### 課題 1
下のエントリのうち、「Rendered at 2001 by 1125 pixels.」を含む行から「picture [132, 356, 404, 484]」を含む行までを、両端の行も含めて一字一句変えずにもう一度書き出してください。

### 抜粋本文
____________

新刊『ブラジルから遠く離れて 1935-2000』

miasiro2009-04-28



新刊の紹介です。人類学者の今福龍太さんと、三浦半島の秋谷でブックサロンを主催するサウダージ・ブックスの共編著となる『ブラジルから遠く離れて 1935-2000 クロード・レヴィ=ストロースのかたわらで』が刊行されました。


本書は、20世紀最大の人類学者、C・レヴィ=ストロースの名著『悲しき熱帯』や、彼の写真作品を精緻に読み解きつつ、レヴィ=ストロースの思想にとって〈ブラジル〉という場がどのような意味をもっていたかを再考する書です。


まずは『悲しき熱帯』について簡単に説明します。レヴィ=ストロースは、1935年、27歳の頃にサンパウロ大学での教師の職を得、フランスからブラジルへと渡ります。ここでの2年間、彼はサンパウロに住み、南米インディオの諸部族の調査旅行を行います。そして、それからおよそ20年経った55年に、ブラジルでの経験をつづった『悲しき熱帯』という一冊の本が刊行されるのです。94年には、フランスで『ブラジルへの郷愁』という写真集が、さらに96年にブラジルで『サンパウロへのサウダージ』という、35〜37年当時のサンパウロの街を映した写真集が刊行されます。一方、今福龍太さんは、2000年に同じくサンパウロ大学での仕事のために、半年間ブラジルに滞在することになります。そこで『サンパウロへのサウダージ』に興味を惹かれた今福さんは、1935年にレヴィ=ストロースが映した写真と同じ構図で、2000年のサンパウロの街並を映し出すという、写真集の再撮影プロジェクトに取り組みます。

____________

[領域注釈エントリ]

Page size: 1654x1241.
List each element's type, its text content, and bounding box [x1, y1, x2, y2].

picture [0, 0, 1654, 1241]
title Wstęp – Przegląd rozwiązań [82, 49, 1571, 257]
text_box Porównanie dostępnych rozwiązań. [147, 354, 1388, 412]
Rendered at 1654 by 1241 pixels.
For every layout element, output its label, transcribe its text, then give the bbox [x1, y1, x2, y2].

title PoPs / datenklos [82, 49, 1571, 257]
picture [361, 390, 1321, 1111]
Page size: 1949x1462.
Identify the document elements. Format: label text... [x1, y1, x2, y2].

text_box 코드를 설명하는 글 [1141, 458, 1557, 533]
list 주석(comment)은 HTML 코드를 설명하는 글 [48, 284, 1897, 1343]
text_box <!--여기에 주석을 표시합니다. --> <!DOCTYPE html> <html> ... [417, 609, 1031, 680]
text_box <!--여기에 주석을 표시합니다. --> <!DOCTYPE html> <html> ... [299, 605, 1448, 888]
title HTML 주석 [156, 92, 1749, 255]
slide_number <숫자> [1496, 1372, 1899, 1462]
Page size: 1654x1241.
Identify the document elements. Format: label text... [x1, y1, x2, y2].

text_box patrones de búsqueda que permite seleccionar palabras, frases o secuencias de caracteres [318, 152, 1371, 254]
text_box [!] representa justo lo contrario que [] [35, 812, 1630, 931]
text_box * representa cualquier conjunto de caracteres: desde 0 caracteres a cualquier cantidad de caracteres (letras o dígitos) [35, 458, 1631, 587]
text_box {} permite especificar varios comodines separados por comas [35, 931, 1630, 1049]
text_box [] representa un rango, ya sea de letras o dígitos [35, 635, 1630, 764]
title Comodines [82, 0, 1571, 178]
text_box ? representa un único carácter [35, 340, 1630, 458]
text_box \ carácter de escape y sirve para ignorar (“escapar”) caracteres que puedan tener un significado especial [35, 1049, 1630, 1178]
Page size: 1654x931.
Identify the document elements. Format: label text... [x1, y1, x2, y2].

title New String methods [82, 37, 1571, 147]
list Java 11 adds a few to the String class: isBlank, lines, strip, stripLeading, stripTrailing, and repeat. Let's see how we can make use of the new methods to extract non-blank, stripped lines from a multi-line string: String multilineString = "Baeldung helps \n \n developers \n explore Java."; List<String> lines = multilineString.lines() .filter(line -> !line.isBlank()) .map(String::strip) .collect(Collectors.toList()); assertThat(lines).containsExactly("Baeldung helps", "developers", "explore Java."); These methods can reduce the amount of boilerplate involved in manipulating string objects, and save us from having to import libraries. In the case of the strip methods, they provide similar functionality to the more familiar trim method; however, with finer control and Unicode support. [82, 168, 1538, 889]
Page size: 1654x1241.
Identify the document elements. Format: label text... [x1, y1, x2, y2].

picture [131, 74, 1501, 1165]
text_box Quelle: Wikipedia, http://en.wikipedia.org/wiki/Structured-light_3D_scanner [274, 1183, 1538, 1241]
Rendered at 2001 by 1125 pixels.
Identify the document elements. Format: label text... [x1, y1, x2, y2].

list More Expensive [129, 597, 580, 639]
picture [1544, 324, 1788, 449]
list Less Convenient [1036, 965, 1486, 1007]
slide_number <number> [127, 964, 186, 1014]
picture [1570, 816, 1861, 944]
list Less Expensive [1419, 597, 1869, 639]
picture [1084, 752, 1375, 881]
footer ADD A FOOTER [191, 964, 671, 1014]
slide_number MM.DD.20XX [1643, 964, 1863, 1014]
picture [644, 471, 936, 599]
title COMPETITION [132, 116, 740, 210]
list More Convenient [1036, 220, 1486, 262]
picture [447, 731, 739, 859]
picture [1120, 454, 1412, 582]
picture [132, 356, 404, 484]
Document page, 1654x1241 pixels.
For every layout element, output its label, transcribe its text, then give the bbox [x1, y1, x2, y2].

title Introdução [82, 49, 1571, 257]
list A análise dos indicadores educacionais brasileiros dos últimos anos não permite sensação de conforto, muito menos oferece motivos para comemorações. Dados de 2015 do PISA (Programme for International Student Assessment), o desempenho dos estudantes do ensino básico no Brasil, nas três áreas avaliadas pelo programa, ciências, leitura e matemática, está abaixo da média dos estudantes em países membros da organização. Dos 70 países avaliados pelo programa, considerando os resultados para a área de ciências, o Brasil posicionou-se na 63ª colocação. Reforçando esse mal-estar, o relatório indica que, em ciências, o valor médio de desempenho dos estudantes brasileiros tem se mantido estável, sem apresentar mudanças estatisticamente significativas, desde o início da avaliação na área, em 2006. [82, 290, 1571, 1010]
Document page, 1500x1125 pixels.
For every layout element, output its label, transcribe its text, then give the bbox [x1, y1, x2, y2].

____________

### 課題 2
上にあるレヴィ=ストロースとブラジルをめぐる新刊紹介の文章を、最後の文の後から書き進めてください。

### 解答 1
Rendered at 2001 by 1125 pixels.
Identify the document elements. Format: label text... [x1, y1, x2, y2].

list More Expensive [129, 597, 580, 639]
picture [1544, 324, 1788, 449]
list Less Convenient [1036, 965, 1486, 1007]
slide_number <number> [127, 964, 186, 1014]
picture [1570, 816, 1861, 944]
list Less Expensive [1419, 597, 1869, 639]
picture [1084, 752, 1375, 881]
footer ADD A FOOTER [191, 964, 671, 1014]
slide_number MM.DD.20XX [1643, 964, 1863, 1014]
picture [644, 471, 936, 599]
title COMPETITION [132, 116, 740, 210]
list More Convenient [1036, 220, 1486, 262]
picture [447, 731, 739, 859]
picture [1120, 454, 1412, 582]
picture [132, 356, 404, 484]

### 解答 2
こうした今福さんの取り組みは、07年、萱場町のギャラリー・マキにて、ふたり(レヴィ=ストロースと今福)の写真構成による映像インスタレーション「ブラジルから遠く離れて 1935/2000」展として開催されます。そして、08年には『サンパウロへのサウダージ』の日本語版に、今福さんによる写真や長編エッセイが収められた形で、みすず書房から刊行されます。


今回、港の人から刊行された『ブラジルから遠く離れて 1935-2000』には、「ブラジルから遠く離れて 1935/2000」展で行われたトークの再録や、同展のパンフレットに収められた論考の他、本書の編集、制作を行ったサウダージ・ブックスの淺野卓夫さんによるエッセイや、サウダージ・ブックス編「『悲しき熱帯』を讃えて 引用の小冊子」などが収録されています。


『悲しき熱帯』を読むための手引き書として、ぜひ手にとっていただければと思います。



『ブラジルから遠く離れて 1935-2000 クロード・レヴィ=ストロースのかたわらで』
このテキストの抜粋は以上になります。